*Task item*: The records below are to be output exactly, except for their pictures.

*Records shown*:
-=-=-=-=-
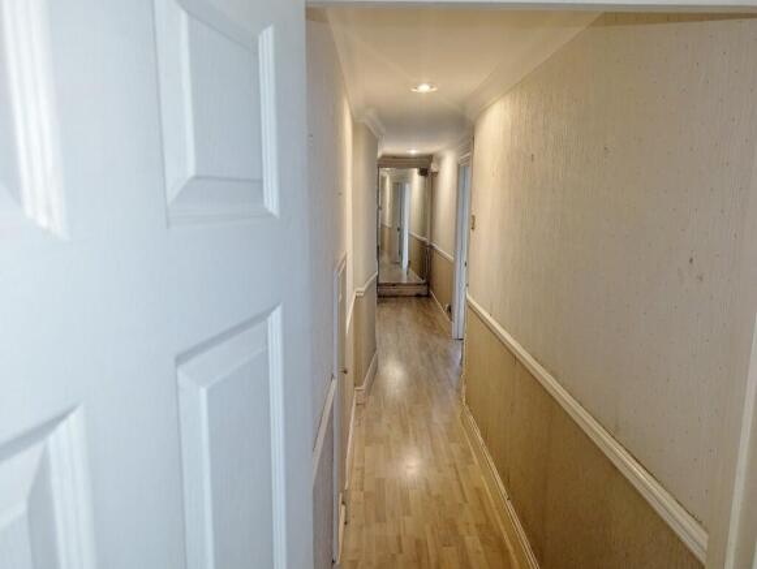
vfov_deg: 56.9
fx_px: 525
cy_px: 284
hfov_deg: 71.5
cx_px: 378
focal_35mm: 24
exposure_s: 1/50
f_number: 1.85
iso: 170
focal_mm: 6.81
-=-=-=-=-
*Exercise response*:
vfov_deg: 56.9
fx_px: 525
cy_px: 284
hfov_deg: 71.5
cx_px: 378
focal_35mm: 24
exposure_s: 1/50
f_number: 1.85
iso: 170
focal_mm: 6.81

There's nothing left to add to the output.